In recognition of his selfless contributions to the community, Haridas was awarded the Ford Diversity and Inclusion Award for Strengthening External Partnerships. Because of his tireless efforts, more than 1,000 kg of fresh vegetables are delivered to these orphanages each and every week. This results in more than 1,000 orphans across 10 different orphanages being fed, and provided the proper nutrients they need to grow and develop into healthy children.
While Haridas says these donations are a major facet of the program, another core principle of TMG is “to tap the infinite and spare goodness in the larger society to try to fill the gaps in these orphan’s lives.” In this case, the “spare goodness” is the spare vegetables the wholesalers donate to support his efforts. And recently, they’ve also started sending small quantities of rice, lentils, flour, chickpeas and other hearty food to these orphanages.
But good nutrition is only one of the many gaps in their lives. Haridas says the real effort is finding ways to fill the other gaps (health care, education, mentoring, etc.). This brings us to the newest TMG initiatives.
“We are working on extending the initiative to include more health care and we also have a vision for a city-wide collaborative mentoring project, which is still under development,” said Haridas. “We’ve already held three health camps, each of which included a group of six to eight doctors, a mobile dental van and volunteers who all worked together to provide 200 to 250 orphans with basic medical services.” These efforts were led by doctors and TMG members from the Ford Purchasing team.
However, mentoring is a more difficult challenge for TMG as it deals with winning hearts and nurturing minds. Since there is no guide or formula as to how this should be addressed, it was decided to begin with a pilot mentoring program with one orphanage, Karunai Illam. This is a very unique collaborative initiative between teachers, volunteers, the orphanage and the children.

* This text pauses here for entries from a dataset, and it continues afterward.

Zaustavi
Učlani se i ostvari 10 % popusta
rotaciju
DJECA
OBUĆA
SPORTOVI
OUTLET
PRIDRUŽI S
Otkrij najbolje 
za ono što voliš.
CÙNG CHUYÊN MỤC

Every Sunday, the team meets with the same five to six children with a focus on building relationships between the children and their mentors, thus attempting to fill yet another void in the lives of these underprivileged kids. “For a majority of these children, this is the first real relationship they have with the outside world,” said Haridas. “We cannot give these children parents, but as a society, we can attempt to fill as many gaps in the lives of these children in a sustained way.”
“We are what we are today because of our parents and the support system we have in our lives,” he said. “For no fault of their own, these orphans are consigned to a suboptimal future compared to the rest of the society. This is something we should not accept. So, the question here is: ‘How do we fill the gaps in the lives of these orphan children?’” And this is what TMG is all about.

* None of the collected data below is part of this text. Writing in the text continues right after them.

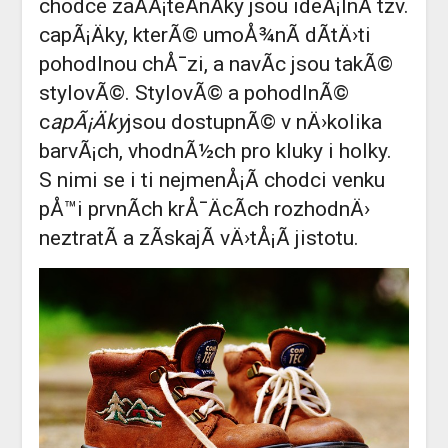
chodce zaÄÃ¡teÄnÃ­ky jsou ideÃ¡lnÃ­ tzv.
capÃ¡Äky, kterÃ© umoÅ¾nÃ­ dÃ­tÄ›ti
pohodlnou chÅ¯zi, a navÃ­c jsou takÃ©
stylovÃ©. StylovÃ© a pohodlnÃ©
c
apÃ¡Äky
jsou dostupnÃ© v nÄ›kolika
barvÃ¡ch, vhodnÃ½ch pro kluky i holky.
S nimi se i ti nejmenÅ¡Ã­ chodci venku
pÅ™i prvnÃ­ch krÅ¯ÄcÃ­ch rozhodnÄ›
neztratÃ­ a zÃ­skajÃ­ vÄ›tÅ¡Ã­ jistotu.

As the program’s principle states: “Philanthropy doesn’t need money. Sustainable philanthropy is better achieved by the goodness of the collective efforts of society rather than one person’s millions.”
“Tap My Goodness is a collaborative effort that would not and could not be successful without the help of everyone involved, from the vegetable vendors, doctors, pharma companies, printing presses, provision merchants, teachers, TMG members, the orphanages and most importantly, the children,” said Haridas.